O Presidente do Pontifício Conselho para a Promoção da Unidade dos Cristãos desenvolveu logo com certa amplitude o papel de unidade que deve exercer o episcopado, sustentando-o na tradição da Igreja compartilhada com os anglicanos, recordando que "em nosso diálogo, ambas as partes afirmamos ao uníssono que as decisões de uma Igreja local ou regional deve não só promover a comunhão no presente contexto, mas também deve estar de acordo com a Igreja do passado, e em uma forma particular, com a Igreja apostólica".
A respeito, o Cardeal assinalou que "foi particularmente desalentador ter comprovado as tensões crescentes no interior da Comunhão Anglicana. Em vários contextos, os bispos não estão em comunhão com outros bispos. Em alguns casos, as Províncias anglicanas já não estão em comunhão plena com cada uma das outras".
"Sei –prosseguiu– que muitos de vós estais preocupados, alguns o estais muito profundamente, por causa da ameaça de fragmentação dentro da Comunhão Anglicana. Sentimo-nos profundamente solidários convosco, pois ficamos muito preocupados e entristecidos quando perguntamos: em tal cenário, 'Que forma deveria assumir a Comunhão Anglicana de amanhã, e quem será o nosso companheiro no diálogo?".
Aqui o Cardeal lançou uma pergunta chave: "Deveríamos nos comprometer, e de que forma apropriada e honesta, em conversações também com os que compartilham as perspectivas católicas nos pontos atualmente em disputa, e com quem está em desacordo com alguns desenvolvimentos no interior da Comunhão Anglicana ou em algumas Províncias anglicanas?".
Desta forma, insinuou que a Santa Sé estaria disposta a abrir um novo diálogo com os anglicanos que, decepcionados pelas decisões recentes, decidam eventualmente separar-se da atual comunhão anglicana.
O Cardeal Kasper dedicou a parte final de sua conferência a "as questões que se referem à ordenação das mulheres e à sexualidade humana". A respeito, recordou que "a posição católica, que se concebe a si mesma como consistente com o Novo Testamento e a tradição apostólica, é bem conhecida".
A decisão de ordenar mulheres, explicou logo "implica para nós um afastamento da posição comum de todas as Igrejas do primeiro milênio, quer dizer, de não só a Igreja Católica mas também da Igreja Ortodoxa Oriental e as Igrejas Ortodoxas. Veríamos a Comunhão Anglicana como ficando a considerável distancia, mais próxima das Igrejas Protestantes do século XVI e a uma posição que elas adotaram só durante a segunda metade do século XX".
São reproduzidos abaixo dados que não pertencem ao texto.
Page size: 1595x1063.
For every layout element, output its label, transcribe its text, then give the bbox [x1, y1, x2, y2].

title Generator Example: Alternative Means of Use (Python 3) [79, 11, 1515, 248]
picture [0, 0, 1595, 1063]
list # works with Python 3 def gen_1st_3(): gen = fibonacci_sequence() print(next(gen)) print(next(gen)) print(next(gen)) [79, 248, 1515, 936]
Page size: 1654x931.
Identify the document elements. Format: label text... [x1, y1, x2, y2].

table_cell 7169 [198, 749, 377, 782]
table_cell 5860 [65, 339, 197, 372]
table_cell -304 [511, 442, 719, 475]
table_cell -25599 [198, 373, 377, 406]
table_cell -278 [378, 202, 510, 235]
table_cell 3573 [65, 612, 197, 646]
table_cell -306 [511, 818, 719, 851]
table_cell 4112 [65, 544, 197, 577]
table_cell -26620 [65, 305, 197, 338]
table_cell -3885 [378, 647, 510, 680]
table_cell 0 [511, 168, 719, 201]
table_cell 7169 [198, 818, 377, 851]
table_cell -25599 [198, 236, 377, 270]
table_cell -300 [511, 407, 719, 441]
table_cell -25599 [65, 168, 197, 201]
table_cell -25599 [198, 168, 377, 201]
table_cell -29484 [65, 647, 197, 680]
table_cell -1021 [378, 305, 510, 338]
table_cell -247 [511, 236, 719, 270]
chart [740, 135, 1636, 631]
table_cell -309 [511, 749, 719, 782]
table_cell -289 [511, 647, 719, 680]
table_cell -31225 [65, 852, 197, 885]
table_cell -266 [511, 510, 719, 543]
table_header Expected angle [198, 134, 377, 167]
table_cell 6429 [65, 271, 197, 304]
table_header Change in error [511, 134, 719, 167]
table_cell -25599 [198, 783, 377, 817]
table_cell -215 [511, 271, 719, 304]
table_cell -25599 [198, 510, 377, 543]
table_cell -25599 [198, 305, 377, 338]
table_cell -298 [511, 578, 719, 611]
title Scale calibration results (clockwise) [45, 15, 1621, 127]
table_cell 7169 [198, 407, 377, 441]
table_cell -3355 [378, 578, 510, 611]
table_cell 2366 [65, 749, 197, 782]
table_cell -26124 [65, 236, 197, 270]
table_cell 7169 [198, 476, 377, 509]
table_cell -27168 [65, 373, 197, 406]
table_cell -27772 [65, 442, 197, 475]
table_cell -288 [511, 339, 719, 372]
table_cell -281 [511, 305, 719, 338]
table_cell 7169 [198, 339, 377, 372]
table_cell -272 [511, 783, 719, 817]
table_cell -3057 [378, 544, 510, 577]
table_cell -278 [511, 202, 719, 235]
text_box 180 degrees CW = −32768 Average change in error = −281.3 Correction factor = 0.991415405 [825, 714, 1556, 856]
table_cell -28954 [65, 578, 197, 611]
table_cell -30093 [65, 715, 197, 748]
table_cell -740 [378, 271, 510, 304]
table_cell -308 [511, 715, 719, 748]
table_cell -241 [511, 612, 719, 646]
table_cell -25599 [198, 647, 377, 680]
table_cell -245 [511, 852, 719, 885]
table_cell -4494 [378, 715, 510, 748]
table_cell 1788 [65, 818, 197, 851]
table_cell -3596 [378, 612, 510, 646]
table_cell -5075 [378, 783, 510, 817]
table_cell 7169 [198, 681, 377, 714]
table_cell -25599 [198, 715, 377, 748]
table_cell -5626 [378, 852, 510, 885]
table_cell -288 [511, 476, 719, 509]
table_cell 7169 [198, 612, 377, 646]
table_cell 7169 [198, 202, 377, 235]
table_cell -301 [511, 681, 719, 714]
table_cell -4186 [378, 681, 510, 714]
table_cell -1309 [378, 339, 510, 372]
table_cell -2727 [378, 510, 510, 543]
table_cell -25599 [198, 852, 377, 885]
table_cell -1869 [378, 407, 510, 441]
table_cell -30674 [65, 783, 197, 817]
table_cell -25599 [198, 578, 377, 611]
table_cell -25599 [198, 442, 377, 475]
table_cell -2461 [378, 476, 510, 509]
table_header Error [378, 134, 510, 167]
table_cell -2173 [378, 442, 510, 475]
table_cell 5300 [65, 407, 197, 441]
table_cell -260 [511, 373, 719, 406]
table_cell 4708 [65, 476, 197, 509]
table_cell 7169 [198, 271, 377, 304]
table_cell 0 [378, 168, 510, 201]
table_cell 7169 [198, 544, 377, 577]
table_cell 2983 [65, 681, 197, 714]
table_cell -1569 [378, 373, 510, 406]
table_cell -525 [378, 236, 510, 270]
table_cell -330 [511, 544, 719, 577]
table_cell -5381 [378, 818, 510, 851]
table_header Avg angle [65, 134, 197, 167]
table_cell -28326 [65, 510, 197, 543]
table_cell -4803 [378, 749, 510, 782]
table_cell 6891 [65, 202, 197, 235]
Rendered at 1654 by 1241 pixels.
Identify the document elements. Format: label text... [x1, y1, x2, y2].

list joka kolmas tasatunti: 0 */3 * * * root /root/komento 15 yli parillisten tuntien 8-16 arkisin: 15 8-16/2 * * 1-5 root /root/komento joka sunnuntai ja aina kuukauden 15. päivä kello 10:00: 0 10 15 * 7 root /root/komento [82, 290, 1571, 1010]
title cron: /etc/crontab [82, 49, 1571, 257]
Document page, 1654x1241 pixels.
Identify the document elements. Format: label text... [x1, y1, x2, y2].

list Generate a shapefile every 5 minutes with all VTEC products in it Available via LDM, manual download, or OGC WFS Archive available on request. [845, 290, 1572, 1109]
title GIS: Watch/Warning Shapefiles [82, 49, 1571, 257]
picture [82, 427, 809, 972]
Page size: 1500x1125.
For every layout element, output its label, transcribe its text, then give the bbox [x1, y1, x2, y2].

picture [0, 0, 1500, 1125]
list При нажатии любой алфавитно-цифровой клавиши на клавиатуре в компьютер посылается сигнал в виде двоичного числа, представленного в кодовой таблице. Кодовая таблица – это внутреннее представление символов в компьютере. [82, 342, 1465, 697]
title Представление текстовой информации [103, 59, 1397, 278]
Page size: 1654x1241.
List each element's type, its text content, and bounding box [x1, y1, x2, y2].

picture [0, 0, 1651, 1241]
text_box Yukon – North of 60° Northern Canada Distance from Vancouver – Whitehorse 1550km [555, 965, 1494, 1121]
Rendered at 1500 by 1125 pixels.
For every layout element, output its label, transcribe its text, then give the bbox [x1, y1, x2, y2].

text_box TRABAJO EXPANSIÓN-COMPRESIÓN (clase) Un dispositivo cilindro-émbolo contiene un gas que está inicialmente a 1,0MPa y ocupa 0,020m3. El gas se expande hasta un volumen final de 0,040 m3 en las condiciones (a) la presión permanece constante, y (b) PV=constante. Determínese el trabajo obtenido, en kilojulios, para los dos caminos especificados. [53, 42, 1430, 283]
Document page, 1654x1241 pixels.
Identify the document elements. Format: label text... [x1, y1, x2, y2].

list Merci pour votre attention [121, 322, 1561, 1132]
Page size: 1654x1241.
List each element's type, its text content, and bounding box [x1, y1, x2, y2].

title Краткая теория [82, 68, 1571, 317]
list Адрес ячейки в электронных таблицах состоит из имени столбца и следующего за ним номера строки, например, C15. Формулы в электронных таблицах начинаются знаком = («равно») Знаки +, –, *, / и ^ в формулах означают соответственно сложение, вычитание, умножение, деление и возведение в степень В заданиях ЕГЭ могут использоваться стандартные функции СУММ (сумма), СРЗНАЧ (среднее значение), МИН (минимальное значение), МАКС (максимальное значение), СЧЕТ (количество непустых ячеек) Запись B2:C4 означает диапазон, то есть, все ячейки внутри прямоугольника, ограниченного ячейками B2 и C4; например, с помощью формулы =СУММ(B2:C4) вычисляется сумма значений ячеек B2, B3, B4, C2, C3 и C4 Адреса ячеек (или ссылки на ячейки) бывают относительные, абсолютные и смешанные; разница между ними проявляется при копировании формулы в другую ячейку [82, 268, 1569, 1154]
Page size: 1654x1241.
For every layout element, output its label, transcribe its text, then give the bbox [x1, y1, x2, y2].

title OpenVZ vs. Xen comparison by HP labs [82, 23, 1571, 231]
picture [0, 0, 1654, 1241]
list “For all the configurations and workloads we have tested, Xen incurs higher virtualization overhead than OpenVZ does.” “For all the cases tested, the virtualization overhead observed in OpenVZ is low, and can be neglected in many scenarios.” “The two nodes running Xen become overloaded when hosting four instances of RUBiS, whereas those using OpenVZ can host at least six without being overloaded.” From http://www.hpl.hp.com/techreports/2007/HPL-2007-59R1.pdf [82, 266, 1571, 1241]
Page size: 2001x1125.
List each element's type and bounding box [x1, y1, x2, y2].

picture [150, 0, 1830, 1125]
O Cardeal advertiu ainda com maior precisão: "a ordenação das mulheres ao episcopado bloqueia efetiva e definitivamente um possível reconhecimento das Ordenações anglicanas por parte da Igreja Católica".
"Dá-nos confiança saber que, com a ajuda de Deus, vós encontrareis um caminho que resolva estas dificuldades, e que seremos fortalecidos em uma forma nova e vistosa em nossa peregrinação comum para a unidade que desejamos para nós e pela que oramos", concluiu o Cardeal.